For Israel, says Fishman, it means:
… facing a situation in which its potential enemies -- radical Islamic states or organizations -- have turned chemical weapons into legitimate warfare.
And it’s not only chemical weapons. Israeli defense officials, Fishman writes, “assess that as soon as the banking restrictions on Iran are lifted, it will start breaking the nuclear agreement.” It’s believed that the region’s three main Sunni powers -- Egypt, Turkey, and Saudi Arabia -- won’t want the Shiite power, Iran, to march toward nukes all by itself.

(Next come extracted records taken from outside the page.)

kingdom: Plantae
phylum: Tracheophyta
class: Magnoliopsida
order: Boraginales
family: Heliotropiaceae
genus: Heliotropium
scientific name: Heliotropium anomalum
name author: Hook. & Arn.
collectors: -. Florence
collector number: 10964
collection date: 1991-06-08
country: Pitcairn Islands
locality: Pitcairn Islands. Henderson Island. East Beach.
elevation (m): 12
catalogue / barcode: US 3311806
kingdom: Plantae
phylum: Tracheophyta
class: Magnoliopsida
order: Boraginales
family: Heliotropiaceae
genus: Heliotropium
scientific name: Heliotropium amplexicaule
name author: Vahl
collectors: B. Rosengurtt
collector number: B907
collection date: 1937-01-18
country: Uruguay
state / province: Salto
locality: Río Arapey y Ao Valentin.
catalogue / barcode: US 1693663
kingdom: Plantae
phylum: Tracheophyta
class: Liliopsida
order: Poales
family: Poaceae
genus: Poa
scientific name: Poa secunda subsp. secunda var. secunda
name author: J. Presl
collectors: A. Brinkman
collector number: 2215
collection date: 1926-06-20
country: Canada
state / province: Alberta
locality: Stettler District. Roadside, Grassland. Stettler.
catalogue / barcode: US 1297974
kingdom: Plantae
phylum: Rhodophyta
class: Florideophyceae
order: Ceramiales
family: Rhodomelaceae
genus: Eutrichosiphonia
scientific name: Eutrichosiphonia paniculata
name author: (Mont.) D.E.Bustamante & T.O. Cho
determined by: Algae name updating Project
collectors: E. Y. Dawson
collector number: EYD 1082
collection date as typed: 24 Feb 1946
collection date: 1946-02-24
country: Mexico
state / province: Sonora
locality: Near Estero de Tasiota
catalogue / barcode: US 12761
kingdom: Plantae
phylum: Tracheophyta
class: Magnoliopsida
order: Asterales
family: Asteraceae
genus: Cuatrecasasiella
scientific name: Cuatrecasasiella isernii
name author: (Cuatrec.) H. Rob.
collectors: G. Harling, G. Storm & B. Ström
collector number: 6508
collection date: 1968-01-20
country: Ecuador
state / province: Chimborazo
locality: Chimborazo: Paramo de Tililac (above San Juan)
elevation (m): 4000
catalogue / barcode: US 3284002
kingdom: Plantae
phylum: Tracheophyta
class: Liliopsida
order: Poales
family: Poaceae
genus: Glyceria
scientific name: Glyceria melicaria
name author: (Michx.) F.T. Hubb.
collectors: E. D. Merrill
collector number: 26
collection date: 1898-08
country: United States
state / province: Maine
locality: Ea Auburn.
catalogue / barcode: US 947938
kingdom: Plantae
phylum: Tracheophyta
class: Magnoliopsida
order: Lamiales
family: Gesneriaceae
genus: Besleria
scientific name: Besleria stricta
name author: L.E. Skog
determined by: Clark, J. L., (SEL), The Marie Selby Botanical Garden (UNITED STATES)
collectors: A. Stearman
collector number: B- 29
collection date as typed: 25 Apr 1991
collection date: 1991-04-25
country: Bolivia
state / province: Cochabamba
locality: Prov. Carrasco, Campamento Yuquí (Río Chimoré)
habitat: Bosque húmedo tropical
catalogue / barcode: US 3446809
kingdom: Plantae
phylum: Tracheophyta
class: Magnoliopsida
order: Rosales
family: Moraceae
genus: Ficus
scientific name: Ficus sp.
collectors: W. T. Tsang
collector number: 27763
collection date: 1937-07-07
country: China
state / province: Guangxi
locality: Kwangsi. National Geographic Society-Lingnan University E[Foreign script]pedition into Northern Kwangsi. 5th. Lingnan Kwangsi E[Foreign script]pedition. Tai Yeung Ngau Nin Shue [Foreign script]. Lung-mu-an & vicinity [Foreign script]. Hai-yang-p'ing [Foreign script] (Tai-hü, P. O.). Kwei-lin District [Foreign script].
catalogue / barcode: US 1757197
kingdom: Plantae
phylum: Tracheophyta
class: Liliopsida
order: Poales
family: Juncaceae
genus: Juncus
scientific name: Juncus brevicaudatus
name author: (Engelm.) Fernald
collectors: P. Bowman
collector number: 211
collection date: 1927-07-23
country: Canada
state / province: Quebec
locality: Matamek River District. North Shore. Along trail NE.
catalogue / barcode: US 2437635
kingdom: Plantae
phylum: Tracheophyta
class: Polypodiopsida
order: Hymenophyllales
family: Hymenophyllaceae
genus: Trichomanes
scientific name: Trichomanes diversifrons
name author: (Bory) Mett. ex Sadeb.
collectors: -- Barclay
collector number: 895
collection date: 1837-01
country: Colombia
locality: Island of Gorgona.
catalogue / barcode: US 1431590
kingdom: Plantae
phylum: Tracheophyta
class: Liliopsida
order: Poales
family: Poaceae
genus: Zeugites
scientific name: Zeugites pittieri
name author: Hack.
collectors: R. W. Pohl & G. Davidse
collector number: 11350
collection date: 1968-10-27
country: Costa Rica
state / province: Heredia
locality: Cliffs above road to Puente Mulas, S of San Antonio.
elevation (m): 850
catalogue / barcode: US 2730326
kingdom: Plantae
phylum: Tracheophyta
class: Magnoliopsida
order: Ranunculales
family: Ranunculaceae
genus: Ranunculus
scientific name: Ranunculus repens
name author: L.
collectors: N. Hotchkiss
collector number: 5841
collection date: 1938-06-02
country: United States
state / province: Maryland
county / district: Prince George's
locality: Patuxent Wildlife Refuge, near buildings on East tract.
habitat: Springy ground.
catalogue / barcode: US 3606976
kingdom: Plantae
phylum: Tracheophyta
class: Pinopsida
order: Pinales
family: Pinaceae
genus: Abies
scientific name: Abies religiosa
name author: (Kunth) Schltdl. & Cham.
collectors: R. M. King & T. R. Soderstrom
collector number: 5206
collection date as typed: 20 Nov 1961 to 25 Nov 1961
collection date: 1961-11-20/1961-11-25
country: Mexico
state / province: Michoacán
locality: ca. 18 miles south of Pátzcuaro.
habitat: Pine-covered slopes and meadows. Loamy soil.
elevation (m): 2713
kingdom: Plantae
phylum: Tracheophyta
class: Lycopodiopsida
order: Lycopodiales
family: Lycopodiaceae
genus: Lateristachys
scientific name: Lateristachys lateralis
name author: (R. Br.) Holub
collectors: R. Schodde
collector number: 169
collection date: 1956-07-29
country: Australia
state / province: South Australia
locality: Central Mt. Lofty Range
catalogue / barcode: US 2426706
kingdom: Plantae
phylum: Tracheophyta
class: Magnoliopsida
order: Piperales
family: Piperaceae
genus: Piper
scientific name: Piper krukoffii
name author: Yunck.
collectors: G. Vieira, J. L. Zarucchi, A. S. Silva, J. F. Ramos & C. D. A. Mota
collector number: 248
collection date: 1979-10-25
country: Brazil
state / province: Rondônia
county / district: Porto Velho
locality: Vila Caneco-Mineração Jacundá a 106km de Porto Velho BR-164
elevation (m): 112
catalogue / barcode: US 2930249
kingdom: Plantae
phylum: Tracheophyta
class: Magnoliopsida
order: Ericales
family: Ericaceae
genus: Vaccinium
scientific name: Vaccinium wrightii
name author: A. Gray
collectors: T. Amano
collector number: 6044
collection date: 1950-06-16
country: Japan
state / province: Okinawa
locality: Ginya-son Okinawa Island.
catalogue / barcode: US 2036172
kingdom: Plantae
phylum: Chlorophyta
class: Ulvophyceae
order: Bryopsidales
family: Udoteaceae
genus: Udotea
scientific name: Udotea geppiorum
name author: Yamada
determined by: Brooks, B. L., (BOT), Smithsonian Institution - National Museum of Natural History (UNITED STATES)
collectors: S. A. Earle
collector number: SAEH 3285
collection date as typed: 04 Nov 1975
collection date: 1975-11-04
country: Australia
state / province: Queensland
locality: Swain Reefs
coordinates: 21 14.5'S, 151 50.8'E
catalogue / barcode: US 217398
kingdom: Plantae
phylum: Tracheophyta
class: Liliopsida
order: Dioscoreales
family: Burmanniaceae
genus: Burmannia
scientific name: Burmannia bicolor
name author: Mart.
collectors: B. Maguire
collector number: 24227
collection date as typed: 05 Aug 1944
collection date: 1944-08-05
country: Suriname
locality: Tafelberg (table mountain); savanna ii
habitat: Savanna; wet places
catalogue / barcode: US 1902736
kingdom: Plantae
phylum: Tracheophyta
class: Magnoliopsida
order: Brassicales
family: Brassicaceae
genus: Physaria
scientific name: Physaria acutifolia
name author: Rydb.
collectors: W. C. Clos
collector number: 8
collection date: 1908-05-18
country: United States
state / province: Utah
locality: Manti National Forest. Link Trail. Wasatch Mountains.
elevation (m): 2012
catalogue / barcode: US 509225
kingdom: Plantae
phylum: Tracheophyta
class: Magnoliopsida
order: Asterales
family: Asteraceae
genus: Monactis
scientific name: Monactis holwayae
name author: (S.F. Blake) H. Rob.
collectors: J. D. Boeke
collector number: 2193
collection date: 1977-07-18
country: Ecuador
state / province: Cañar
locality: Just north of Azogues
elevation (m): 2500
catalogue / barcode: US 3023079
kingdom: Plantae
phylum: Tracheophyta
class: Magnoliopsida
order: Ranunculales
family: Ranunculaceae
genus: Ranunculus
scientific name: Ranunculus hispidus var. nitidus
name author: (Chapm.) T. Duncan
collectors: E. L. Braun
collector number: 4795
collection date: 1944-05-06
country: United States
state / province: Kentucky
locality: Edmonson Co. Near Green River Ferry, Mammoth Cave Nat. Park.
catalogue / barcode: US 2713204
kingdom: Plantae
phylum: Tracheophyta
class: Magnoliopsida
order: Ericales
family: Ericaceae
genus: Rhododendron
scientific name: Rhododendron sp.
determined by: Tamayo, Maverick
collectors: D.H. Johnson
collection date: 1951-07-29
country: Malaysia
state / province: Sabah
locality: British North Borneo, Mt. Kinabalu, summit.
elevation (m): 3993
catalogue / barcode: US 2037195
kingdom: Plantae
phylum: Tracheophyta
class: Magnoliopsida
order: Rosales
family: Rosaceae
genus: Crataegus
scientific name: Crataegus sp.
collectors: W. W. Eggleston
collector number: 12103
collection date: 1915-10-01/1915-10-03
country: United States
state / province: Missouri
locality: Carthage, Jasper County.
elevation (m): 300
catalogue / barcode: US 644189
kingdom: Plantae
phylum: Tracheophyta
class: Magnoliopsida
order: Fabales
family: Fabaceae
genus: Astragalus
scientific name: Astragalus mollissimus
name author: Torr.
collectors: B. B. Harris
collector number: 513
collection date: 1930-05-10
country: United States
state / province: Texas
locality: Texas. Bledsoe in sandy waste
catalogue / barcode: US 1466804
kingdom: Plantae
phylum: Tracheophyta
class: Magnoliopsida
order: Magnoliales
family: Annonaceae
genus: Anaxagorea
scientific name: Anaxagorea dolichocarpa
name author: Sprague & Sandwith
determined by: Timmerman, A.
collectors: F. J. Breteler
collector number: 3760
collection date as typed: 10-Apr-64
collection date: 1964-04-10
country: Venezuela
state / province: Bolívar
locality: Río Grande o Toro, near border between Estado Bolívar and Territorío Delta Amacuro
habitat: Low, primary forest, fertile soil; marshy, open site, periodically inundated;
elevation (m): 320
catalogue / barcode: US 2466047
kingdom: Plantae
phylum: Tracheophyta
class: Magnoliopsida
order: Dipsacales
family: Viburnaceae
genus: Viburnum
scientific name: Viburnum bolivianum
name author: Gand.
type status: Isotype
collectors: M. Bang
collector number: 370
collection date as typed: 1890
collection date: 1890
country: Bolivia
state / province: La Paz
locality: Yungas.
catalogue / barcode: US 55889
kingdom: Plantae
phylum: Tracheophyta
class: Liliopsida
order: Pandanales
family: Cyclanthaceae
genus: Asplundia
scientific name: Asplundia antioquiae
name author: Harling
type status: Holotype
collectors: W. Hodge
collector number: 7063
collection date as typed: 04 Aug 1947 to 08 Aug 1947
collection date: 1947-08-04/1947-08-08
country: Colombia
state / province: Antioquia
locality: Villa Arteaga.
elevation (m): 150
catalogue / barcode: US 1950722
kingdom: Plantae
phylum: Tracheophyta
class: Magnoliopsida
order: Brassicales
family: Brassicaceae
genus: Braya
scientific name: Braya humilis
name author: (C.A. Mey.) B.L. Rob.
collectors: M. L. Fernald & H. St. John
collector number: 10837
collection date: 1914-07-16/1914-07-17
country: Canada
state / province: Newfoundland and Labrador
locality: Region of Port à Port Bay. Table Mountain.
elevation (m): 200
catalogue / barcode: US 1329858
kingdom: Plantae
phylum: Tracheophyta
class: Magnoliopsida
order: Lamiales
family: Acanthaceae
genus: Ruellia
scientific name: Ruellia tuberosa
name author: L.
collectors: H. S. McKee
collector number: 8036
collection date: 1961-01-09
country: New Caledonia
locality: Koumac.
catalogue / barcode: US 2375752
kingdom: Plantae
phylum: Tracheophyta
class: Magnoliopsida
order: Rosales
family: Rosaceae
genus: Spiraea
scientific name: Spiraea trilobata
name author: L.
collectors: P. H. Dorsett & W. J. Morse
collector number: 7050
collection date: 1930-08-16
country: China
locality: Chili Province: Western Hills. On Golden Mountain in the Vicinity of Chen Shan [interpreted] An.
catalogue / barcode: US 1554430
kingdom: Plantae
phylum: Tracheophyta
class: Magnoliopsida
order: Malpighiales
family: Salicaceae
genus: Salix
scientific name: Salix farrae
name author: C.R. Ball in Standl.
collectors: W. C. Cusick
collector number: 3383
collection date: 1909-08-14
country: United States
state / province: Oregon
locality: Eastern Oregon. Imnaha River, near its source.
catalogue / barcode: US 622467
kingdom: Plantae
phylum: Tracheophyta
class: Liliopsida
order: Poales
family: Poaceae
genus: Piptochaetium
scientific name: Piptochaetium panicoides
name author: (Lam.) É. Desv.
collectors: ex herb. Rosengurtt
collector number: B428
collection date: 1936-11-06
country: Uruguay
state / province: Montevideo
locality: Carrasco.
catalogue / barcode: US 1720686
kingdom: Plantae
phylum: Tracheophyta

Noting that Saudi Arabia has already bought rights for a nuclear bomb from Pakistan, Fishman writes:
[T]he Middle East is returning to a nonconventional arms race, and Israeli is beginning to anxiously prepare for the new era.
Presumably a world where amoral or fanatic powers, terror organizations, and mass-destruction weapons are on the rise is not what the progressive, Nobel Peace Prize-winning Obama had in mind. It is not a good world for peace, stability, or civilization. As usual Israel is in the eye of the storm. Obama had no use for its warnings, but they’re worth heeding.